On Wedneday afternoon, Lakers general manager Mitch Kupchak announced that Mike D’Antoni had officially resigned. D’Antoni, who joined the team on Nov. 12, 2012, following the dismissal of Mike Brown, finished with a record of 67-87 in the Lakers' hot seat.

“Given the circumstances, I don’t know that anybody could have done a better job than Mike did the past two seasons,” Kupchak said in a press release. “On behalf of the Lakers, we thank Mike for the work ethic, professionalism and positive attitude that he brought to the team every day. We wish him the best of luck.”

In his only complete season in charge of the Lakers, D’Antoni led the Lakers to a record of 27-55, which was the worst season in the history of the Lakers since moving to Los Angeles. Since his first day on the job, D’Antoni was under intense pressure from the fan base.

Prior to D’Antoni accepting the post, former coach Phil Jackson, who led the Lakers to five championships, was rumored to be interested in the position. Throughout his tenure, D’Antoni was showered with chants of “We want Phil” and constantly jeered for not being up to Jackson's standards.

Even with the “super team” of Dwight Howard, Kobe Bryant and Steve Nash, the former New York Knicks coach was unable to find a consistent combination to derive success.

The majority of the criticism heaped on the Lakers’ outgoing coach was based on his team’s defense--or lack thereof.

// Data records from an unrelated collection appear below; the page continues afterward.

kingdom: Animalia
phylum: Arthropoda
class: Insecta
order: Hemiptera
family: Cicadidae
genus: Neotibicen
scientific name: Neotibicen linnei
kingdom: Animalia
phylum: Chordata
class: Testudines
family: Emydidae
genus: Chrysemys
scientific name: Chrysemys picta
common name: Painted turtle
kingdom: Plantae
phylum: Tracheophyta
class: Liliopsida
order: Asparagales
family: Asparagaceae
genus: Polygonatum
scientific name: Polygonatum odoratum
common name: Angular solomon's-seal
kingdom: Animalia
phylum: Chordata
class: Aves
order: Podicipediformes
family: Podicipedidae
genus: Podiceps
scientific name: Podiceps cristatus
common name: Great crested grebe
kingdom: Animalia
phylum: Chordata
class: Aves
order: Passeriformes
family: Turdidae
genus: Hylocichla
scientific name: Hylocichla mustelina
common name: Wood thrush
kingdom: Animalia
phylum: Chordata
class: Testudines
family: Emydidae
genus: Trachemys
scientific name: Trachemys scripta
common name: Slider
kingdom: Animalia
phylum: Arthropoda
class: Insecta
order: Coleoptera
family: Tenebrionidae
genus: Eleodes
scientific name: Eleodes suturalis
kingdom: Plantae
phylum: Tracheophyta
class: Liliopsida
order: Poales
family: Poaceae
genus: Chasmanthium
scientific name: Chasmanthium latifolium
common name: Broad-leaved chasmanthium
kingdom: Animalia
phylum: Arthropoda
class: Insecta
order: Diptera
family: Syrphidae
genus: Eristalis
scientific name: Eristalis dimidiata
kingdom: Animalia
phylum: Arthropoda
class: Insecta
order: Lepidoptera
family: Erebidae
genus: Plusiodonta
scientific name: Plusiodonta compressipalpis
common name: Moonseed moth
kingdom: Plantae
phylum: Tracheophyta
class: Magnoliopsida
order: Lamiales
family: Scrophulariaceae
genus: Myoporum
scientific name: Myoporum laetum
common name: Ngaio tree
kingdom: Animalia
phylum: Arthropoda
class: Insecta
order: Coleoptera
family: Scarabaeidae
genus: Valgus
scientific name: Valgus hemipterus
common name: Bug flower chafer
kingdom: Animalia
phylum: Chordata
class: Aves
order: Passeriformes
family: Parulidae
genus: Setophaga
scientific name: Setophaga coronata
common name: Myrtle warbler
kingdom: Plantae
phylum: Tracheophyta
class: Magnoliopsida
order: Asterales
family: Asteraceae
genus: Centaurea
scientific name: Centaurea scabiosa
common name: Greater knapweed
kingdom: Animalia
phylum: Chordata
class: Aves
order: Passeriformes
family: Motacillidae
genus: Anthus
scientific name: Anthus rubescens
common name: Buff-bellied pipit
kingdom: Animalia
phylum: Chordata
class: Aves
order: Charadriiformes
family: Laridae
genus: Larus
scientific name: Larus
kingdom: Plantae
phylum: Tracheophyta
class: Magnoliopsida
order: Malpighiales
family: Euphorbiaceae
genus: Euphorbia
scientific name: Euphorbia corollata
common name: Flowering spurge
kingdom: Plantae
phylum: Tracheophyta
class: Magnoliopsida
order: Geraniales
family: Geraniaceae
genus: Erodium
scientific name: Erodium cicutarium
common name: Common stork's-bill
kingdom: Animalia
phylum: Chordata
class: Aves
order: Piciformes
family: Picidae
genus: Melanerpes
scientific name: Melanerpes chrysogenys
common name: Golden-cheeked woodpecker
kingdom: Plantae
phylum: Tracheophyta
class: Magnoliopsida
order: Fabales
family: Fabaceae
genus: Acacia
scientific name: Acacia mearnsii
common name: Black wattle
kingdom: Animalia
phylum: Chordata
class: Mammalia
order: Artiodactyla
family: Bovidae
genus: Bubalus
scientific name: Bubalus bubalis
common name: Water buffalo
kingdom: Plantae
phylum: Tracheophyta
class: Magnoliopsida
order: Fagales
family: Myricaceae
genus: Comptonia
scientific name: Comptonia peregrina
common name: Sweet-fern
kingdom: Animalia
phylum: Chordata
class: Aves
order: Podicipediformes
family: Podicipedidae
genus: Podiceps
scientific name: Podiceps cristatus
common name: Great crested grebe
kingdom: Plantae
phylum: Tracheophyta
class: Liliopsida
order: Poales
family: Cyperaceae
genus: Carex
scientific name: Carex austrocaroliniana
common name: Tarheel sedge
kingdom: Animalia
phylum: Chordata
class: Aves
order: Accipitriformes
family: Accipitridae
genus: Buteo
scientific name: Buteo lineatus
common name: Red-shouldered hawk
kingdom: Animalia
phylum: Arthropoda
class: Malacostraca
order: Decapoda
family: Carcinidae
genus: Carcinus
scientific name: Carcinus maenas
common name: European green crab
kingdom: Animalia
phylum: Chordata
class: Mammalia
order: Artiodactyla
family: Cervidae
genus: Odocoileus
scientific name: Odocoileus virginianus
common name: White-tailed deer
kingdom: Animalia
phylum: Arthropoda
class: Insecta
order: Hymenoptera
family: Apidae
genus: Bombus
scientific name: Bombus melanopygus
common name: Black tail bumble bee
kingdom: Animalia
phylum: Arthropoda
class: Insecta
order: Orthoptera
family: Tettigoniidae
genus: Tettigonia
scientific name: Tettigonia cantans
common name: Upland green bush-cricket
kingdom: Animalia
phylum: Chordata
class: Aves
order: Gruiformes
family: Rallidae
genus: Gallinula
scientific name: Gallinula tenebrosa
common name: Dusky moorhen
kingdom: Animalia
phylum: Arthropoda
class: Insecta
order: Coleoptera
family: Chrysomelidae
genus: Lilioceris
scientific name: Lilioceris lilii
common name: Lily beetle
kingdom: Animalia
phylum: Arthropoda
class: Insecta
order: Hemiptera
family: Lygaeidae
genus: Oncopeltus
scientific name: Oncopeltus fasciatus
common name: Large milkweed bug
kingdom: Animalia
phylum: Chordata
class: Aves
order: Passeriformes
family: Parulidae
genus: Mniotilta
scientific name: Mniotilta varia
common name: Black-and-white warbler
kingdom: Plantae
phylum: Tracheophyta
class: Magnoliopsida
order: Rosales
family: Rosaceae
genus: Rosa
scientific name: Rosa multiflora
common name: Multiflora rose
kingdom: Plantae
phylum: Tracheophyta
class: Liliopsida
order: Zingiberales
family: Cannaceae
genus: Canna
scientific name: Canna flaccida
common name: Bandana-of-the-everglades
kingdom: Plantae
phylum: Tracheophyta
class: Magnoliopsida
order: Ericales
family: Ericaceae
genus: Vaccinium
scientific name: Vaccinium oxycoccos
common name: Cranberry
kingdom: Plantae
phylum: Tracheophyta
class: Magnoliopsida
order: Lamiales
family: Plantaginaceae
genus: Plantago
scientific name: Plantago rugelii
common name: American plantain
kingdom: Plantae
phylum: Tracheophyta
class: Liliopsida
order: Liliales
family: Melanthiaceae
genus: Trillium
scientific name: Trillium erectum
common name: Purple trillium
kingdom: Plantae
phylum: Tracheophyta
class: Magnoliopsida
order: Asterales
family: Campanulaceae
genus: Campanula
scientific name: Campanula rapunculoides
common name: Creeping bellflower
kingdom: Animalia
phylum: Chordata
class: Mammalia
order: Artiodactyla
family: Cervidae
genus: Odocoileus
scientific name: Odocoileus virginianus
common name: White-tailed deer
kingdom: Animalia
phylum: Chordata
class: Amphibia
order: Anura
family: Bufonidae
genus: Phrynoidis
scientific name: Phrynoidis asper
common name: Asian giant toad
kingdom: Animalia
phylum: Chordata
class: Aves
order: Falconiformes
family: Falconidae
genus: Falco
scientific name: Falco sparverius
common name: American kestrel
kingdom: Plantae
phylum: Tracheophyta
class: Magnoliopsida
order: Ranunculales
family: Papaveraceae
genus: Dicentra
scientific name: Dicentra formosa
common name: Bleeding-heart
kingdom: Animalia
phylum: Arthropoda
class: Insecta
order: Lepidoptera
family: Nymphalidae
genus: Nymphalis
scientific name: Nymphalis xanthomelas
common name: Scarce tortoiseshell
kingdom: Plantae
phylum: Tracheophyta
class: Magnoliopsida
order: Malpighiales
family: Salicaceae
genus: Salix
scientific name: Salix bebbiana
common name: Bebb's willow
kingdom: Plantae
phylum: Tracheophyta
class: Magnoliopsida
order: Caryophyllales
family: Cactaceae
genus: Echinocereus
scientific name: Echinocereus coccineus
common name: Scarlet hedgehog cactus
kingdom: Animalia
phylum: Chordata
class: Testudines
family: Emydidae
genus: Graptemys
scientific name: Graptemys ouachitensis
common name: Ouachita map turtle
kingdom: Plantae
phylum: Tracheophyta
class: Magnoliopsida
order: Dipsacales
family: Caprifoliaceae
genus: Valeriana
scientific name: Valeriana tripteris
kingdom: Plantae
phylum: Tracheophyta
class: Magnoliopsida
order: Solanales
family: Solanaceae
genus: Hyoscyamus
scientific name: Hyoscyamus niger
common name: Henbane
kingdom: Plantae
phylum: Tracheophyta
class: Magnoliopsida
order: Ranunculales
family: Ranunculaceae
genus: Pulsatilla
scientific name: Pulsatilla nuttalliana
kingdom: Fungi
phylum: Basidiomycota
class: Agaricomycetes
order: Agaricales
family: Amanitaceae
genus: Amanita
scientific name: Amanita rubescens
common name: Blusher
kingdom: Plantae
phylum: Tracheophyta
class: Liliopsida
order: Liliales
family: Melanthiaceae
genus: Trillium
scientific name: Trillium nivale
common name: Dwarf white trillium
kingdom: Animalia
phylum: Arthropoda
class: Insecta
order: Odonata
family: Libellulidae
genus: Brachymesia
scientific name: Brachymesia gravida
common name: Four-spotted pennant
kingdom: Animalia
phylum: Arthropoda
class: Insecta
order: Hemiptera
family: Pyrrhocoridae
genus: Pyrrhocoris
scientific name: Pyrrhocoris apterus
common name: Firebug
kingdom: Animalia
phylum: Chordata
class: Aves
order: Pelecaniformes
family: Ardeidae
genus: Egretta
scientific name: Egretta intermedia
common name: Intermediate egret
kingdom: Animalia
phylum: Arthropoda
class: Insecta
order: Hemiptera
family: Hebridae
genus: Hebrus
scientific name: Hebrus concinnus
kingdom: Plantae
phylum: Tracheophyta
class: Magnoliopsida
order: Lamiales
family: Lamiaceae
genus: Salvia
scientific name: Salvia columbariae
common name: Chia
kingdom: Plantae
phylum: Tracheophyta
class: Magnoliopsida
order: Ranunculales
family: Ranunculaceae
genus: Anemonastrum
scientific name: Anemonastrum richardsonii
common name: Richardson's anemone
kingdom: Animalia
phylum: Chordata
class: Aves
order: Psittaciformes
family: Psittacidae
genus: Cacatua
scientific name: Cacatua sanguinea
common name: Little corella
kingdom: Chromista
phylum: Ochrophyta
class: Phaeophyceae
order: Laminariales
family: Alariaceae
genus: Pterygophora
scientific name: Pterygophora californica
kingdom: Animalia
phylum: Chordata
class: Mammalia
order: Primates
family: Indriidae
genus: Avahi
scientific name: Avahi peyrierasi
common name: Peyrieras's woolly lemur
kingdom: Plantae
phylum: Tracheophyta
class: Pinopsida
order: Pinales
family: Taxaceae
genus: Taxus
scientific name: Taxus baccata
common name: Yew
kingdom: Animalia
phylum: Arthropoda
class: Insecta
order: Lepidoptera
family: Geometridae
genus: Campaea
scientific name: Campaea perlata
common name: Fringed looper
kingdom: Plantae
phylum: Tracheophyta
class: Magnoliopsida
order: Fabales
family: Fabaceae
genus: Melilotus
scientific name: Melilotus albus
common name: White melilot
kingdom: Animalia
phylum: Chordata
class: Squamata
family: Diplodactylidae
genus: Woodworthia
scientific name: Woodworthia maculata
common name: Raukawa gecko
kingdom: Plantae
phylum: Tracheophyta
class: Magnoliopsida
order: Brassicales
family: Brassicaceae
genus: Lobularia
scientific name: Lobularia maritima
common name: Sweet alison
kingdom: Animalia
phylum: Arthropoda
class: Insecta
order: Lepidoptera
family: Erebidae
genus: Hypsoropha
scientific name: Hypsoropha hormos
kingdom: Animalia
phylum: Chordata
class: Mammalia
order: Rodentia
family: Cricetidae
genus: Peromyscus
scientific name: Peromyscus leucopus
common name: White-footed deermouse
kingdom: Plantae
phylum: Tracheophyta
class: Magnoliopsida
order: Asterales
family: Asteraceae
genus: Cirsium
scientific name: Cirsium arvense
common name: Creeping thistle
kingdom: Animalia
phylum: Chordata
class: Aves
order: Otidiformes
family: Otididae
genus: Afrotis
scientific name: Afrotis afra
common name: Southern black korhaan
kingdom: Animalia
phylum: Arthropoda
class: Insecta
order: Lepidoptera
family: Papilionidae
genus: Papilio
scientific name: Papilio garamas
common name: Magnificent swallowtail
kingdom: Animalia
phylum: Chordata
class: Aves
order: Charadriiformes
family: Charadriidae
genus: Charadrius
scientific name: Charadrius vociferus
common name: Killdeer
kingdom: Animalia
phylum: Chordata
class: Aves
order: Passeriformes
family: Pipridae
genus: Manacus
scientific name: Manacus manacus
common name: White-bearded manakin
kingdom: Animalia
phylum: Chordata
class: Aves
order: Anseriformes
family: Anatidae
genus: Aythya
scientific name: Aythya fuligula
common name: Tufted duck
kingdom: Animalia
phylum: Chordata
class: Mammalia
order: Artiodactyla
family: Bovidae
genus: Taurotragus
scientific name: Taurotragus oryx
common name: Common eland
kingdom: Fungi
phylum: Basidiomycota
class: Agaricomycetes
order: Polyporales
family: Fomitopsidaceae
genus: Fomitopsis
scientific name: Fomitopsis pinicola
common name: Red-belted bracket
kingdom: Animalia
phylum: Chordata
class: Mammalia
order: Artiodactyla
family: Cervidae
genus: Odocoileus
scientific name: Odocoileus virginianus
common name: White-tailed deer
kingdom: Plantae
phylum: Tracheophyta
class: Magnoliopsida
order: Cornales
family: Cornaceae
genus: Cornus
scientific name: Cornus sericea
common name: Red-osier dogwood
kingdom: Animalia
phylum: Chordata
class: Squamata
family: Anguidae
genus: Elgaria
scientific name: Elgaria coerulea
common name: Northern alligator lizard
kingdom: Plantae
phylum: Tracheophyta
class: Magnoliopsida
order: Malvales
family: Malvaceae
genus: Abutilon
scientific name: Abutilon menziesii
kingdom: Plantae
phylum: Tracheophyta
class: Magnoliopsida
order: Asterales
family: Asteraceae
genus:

In the 2013-14, the Lakers finished the season allowing an average of 109.2 points per game, which was second from last in the league. Not coincidentally, the Lakers finished second from last in the Western Conference.

D’Antoni will likely go down as one of the least popular coaches in Los Angeles Lakers history and one of the least successful. His regular season winning percentage of 43.5 percent only edges out Frank Hamblen (25.6 percent) and "Magic" Johnson (31.3 percent) for worst winning percentages for a Lakers coach since the team moved to Los Angeles. Hamblen and Johnson both coached for less than a season, so D'Antoni has the worst record for any LA Lakers coach that lasted a full season.

No outstanding candidates have been immediately identified as replacements.